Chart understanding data

+++++

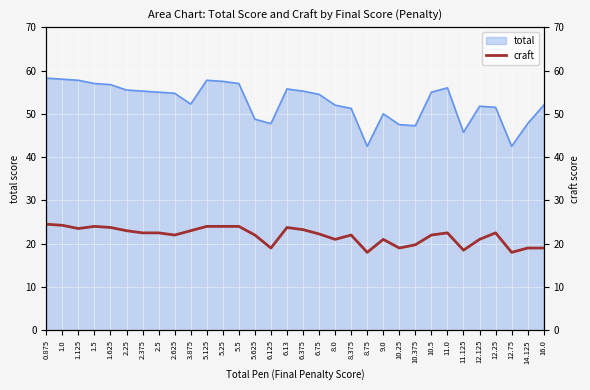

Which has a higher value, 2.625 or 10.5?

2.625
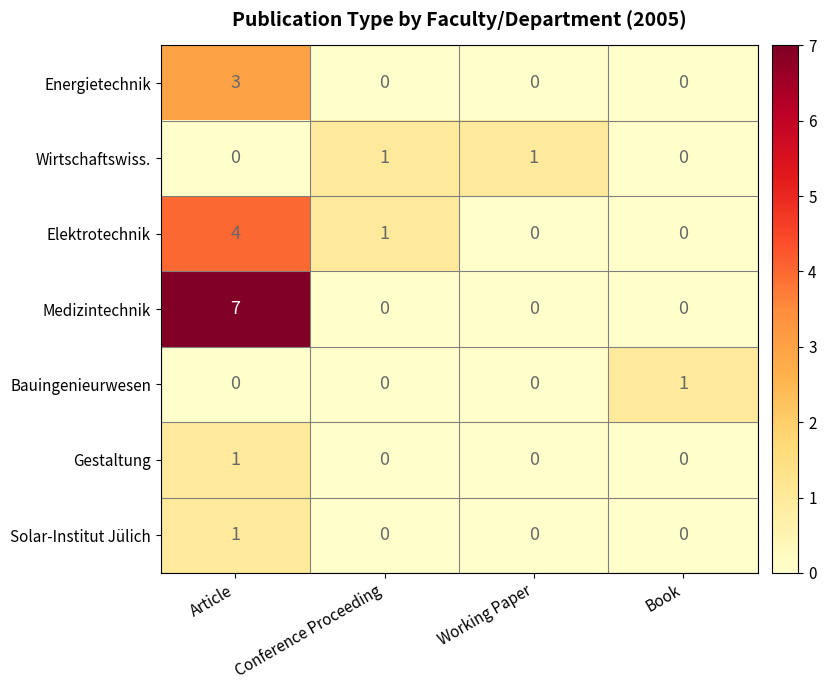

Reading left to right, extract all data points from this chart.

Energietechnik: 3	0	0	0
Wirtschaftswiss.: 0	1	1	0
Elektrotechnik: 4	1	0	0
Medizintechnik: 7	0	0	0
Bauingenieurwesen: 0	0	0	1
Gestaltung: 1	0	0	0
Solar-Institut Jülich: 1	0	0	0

+++++

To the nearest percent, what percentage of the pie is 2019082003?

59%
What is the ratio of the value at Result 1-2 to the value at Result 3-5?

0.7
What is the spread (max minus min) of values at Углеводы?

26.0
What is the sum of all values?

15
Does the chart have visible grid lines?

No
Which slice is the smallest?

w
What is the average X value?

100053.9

+++++

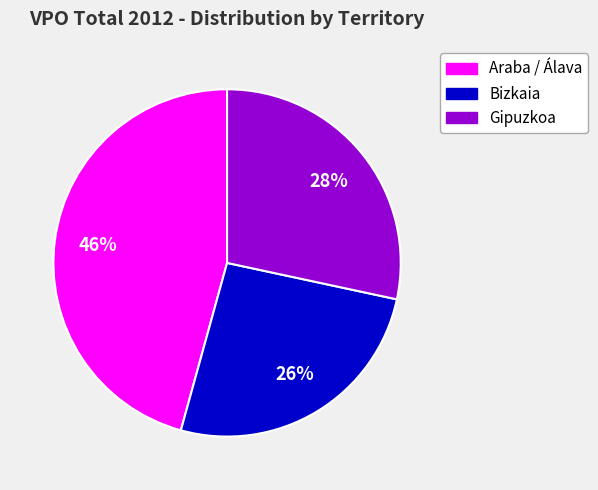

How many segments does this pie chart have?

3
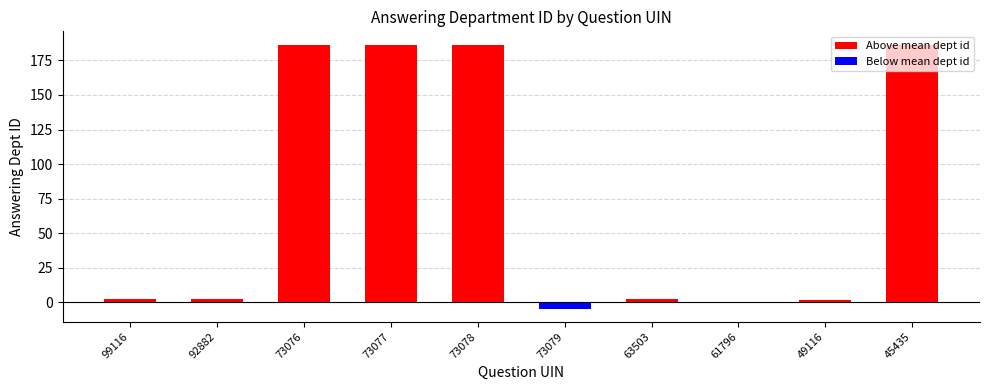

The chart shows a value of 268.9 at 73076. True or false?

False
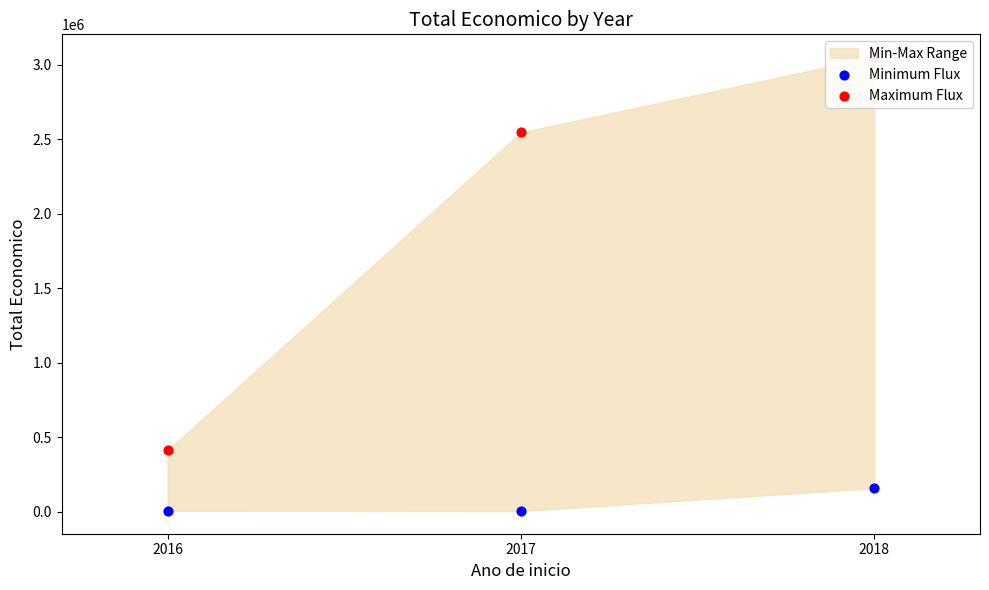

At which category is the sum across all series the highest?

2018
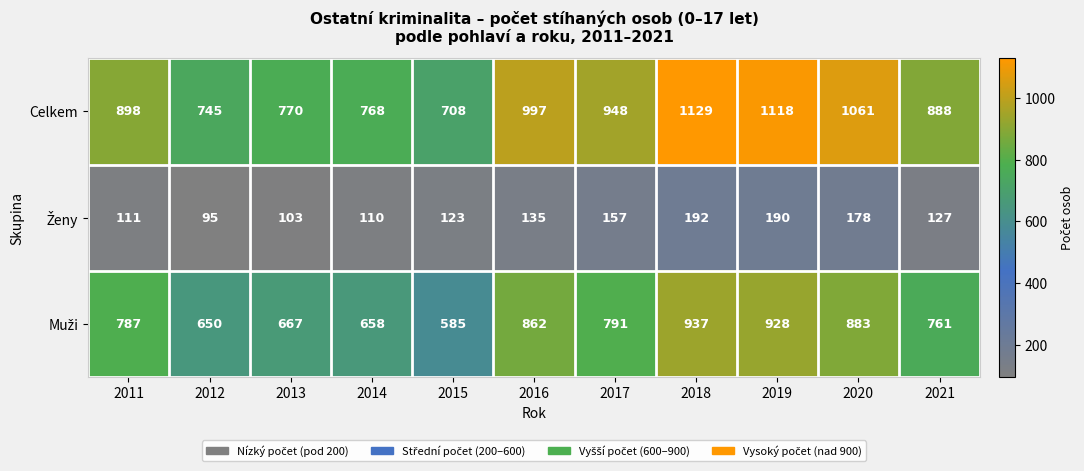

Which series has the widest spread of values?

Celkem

+++++

• _About this task_
Pull out every line of the rows above that contains the string "series", matching case exactly.

• _Response area_
At which category is the sum across all series the highest?
Which series has the widest spread of values?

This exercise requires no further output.